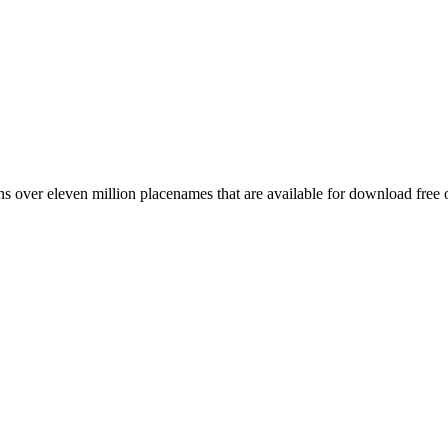
 over eleven million placenames that are available for download free 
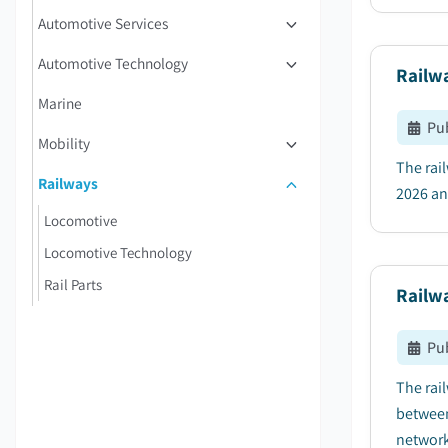
Automotive Services
Automotive Technology
Railwa
Marine
Pu
Mobility
The rai
Railways
2026 an
Locomotive
Locomotive Technology
Rail Parts
Railw
Pu
The rai
between
network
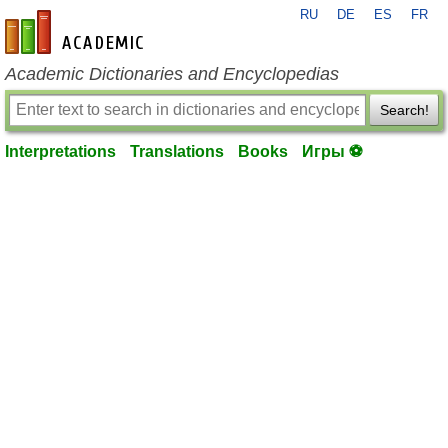
RU
DE
ES
FR
en-academic.com
Academic Dictionaries and Encyclopedias
Search!
Interpretations
Translations
Books
Игры ⚽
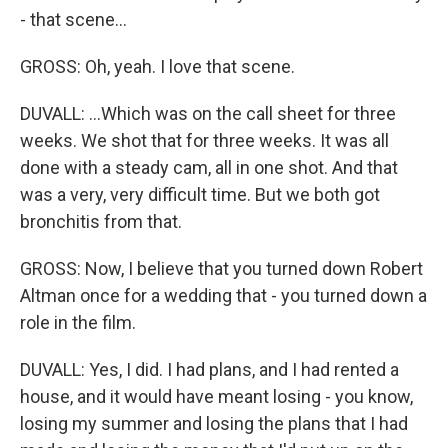
- that scene...
GROSS: Oh, yeah. I love that scene.
DUVALL: ...Which was on the call sheet for three
weeks. We shot that for three weeks. It was all
done with a steady cam, all in one shot. And that
was a very, very difficult time. But we both got
bronchitis from that.
GROSS: Now, I believe that you turned down Robert
Altman once for a wedding that - you turned down a
role in the film.
DUVALL: Yes, I did. I had plans, and I had rented a
house, and it would have meant losing - you know,
losing my summer and losing the plans that I had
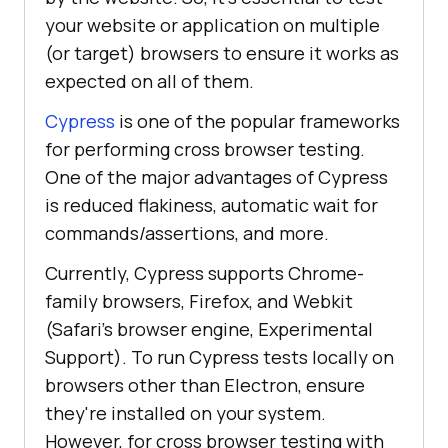
your website or application on multiple
(or target) browsers to ensure it works as
expected on all of them.
Cypress
is one of the popular frameworks
for performing cross browser testing.
One of the major advantages of Cypress
is reduced flakiness, automatic wait for
commands/assertions, and more.
Currently, Cypress supports Chrome-
family browsers, Firefox, and Webkit
(Safari’s browser engine, Experimental
Support). To run Cypress tests locally on
browsers other than Electron, ensure
they're installed on your system.
However, for cross browser testing with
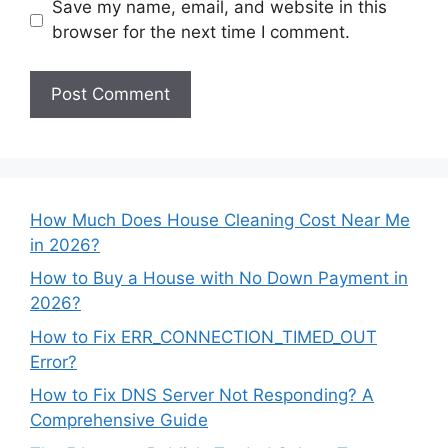
Save my name, email, and website in this
browser for the next time I comment.
How Much Does House Cleaning Cost Near Me
in 2026?
How to Buy a House with No Down Payment in
2026?
How to Fix ERR_CONNECTION_TIMED_OUT
Error?
How to Fix DNS Server Not Responding? A
Comprehensive Guide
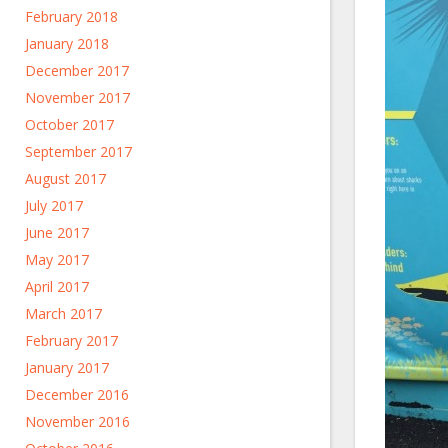
February 2018
January 2018
December 2017
November 2017
October 2017
September 2017
August 2017
July 2017
June 2017
May 2017
April 2017
March 2017
February 2017
January 2017
December 2016
November 2016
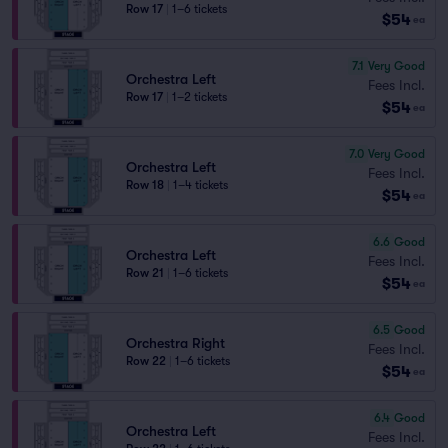
Row 17
|
1–6 tickets
$54
ea
7.1
Very Good
Orchestra Left
Fees Incl.
Row 17
|
1–2 tickets
$54
ea
7.0
Very Good
Orchestra Left
Fees Incl.
Row 18
|
1–4 tickets
$54
ea
6.6
Good
Orchestra Left
Fees Incl.
Row 21
|
1–6 tickets
$54
ea
6.5
Good
Orchestra Right
Fees Incl.
Row 22
|
1–6 tickets
$54
ea
6.4
Good
Orchestra Left
Fees Incl.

┄┄┄┄┄┄┄┄┄┄

#### Problem to solve:
Reply with every line of the listing that has the string "losing".

#### Your solution:
house, and it would have meant losing - you know,
losing my summer and losing the plans that I had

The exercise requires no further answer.